Der Tourismus klagt über Arbeitskräftemangel und will Personal bereits außerhalb der EU suchen.

Die Arbeitsbedingungen für diese wichtige Branche müssen endlich verbessert werden, statt sie weiter in Grund und Boden zu fahren.

 

Beispiel: 
 

8 Uhr Arbeitsbeginn mit dem Servieren des Frühstücks, übergehend in das Service zu Mittag ein paar Stunden Freizeit – heimfahren lohnt sich nicht Service am Abend und an der Hotelbar bis Mitternacht
 

8-stündige Ruhezeit: vielleicht eine Stunde heimfahren, Körperpflege, ein paar Stunden schlafen, aufstehen, duschen und wieder eine Stunde in die Arbeit fahren Freizeit oder Familienleben gehen sich bei diesem Leben nicht aus!

Begrenzung der Arbeitszeit: Mehr Menschen ausgenommen?
 

Bisher waren nur leitende Angestellte vom Arbeitszeitgesetz und vom Arbeitsruhegesetz ausgenommen.

Ab 1. September 2018 sind Beschäftigte mit „maßgeblicher selbstständiger Entscheidungsbefugnis“ ausgenommen, deren Arbeitszeit „nicht gemessen oder im Voraus festgelegt wird oder von hinsichtlich Lage und Dauer selbst festgelegt werden kann“.

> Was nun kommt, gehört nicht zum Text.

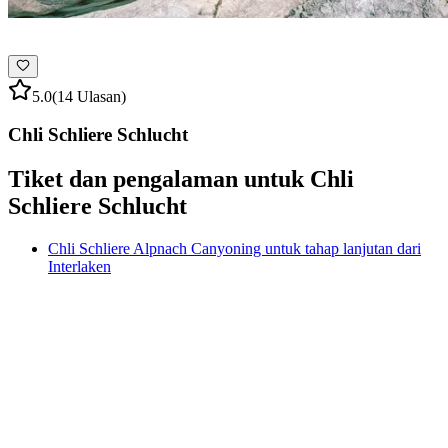
5.0
(14 Ulasan)
Chli Schliere Schlucht
Tiket dan pengalaman untuk Chli
Schliere Schlucht
Chli Schliere Alpnach Canyoning untuk tahap lanjutan dari
Interlaken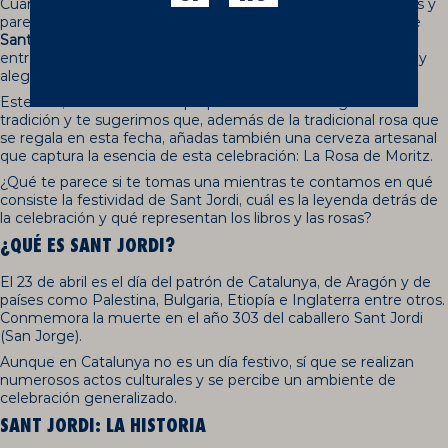
Cuando las calles de Catalunya se visten de gala y las familias y
parejas empiezan a intercambiar libros y rosas, sabemos que
Sant Jordi
ha llegado. En este día, la cultura y el amor se
entrelazan en cada esquina, creando un ambiente de fiesta y
alegría.
Este año, desde Moritz te proponemos darle un giro a la
tradición y te sugerimos que, además de la tradicional rosa que
se regala en esta fecha, añadas también una cerveza artesanal
que captura la esencia de esta celebración: La Rosa de Moritz.
¿Qué te parece si te tomas una mientras te contamos en qué
consiste la festividad de Sant Jordi, cuál es la leyenda detrás de
la celebración y qué representan los libros y las rosas?
¿QUÉ ES SANT JORDI?
El 23 de abril es el día del patrón de Catalunya, de Aragón y de
países como Palestina, Bulgaria, Etiopía e Inglaterra entre otros.
Conmemora la muerte en el año 303 del caballero Sant Jordi
(San Jorge).
Aunque en Catalunya no es un día festivo, sí que se realizan
numerosos actos culturales y se percibe un ambiente de
celebración generalizado.
SANT JORDI: LA HISTORIA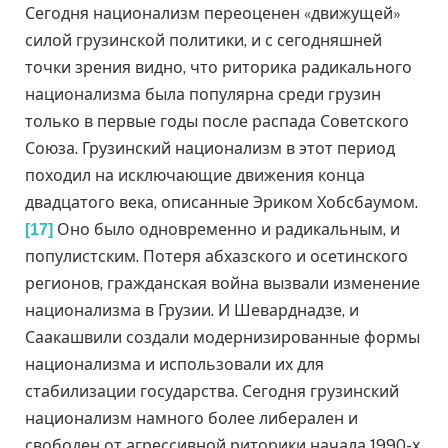
Сегодня национализм переоценен «движущей»
силой грузинской политики, и с сегодняшней
точки зрения видно, что риторика радикального
национализма была популярна среди грузин
только в первые годы после распада Советского
Союза. Грузинский национализм в этот период
походил на исключающие движения конца
двадцатого века, описанные Эриком Хобсбаумом.
Оно было одновременно и радикальным, и
[17]
популистским. Потеря абхазского и осетинского
регионов, гражданская война вызвали изменение
национализма в Грузии. И Шеварднадзе, и
Саакашвили создали модернизированные формы
национализма и использовали их для
стабилизации государства. Сегодня грузинский
национализм намного более либерален и
свободен от агрессивной риторики начала 1990-х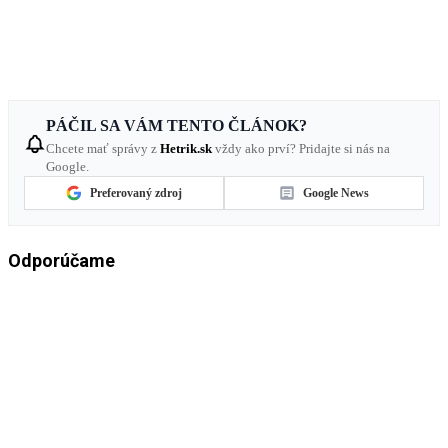
PÁČIL SA VÁM TENTO ČLÁNOK?
Chcete mať správy z
Hetrik.sk
vždy ako prví? Pridajte si nás na
Google.
Preferovaný zdroj
Google News
Odporúčame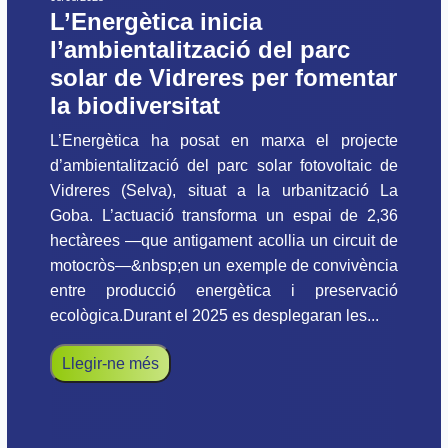
L’Energètica inicia
l’ambientalització del parc
solar de Vidreres per fomentar
la biodiversitat
L’Energètica ha posat en marxa el projecte
d’ambientalització del parc solar fotovoltaic de
Vidreres (Selva), situat a la urbanització La
Goba. L’actuació transforma un espai de 2,36
hectàrees —que antigament acollia un circuit de
motocròs—&nbsp;en un exemple de convivència
entre producció energètica i preservació
ecològica.Durant el 2025 es desplegaran les...
Llegir-ne més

Sie finden das schwer verständlich?

Wir auch!

Das Gesetz ist leider so schwammig formuliert, dass erst die Gerichte darüber entscheiden müssen, für wen Zeitgrenzen, Wochenenden, Nachtruhe etc. gelten.

Unsere Interpretation
 

Abgesehen von leitenden Angestellten könnten Menschen von der Begrenzung der Arbeitszeit ausgenommen sein, die wegen ihrer guten Spezialkenntnisse selbstständig arbeiten. Nach dem Motto: „Teile dir deine Arbeit selbst ein, Hauptsache, du erledigst die aufgetragene große Arbeitsmenge zu unserer Zufriedenheit!“ Betreffen könnte das zum Beispiel JournalistInnen, WissenschaftlerInnen oder Beschäftigte in der Kreativbranche.

Sie stehen künftig nicht nur ohne jeden arbeitszeitgesetzlichen Schutz da, sondern bekommen auch keine Überstundenzuschläge, außer der Kollektivvertrag sieht es explizit vor.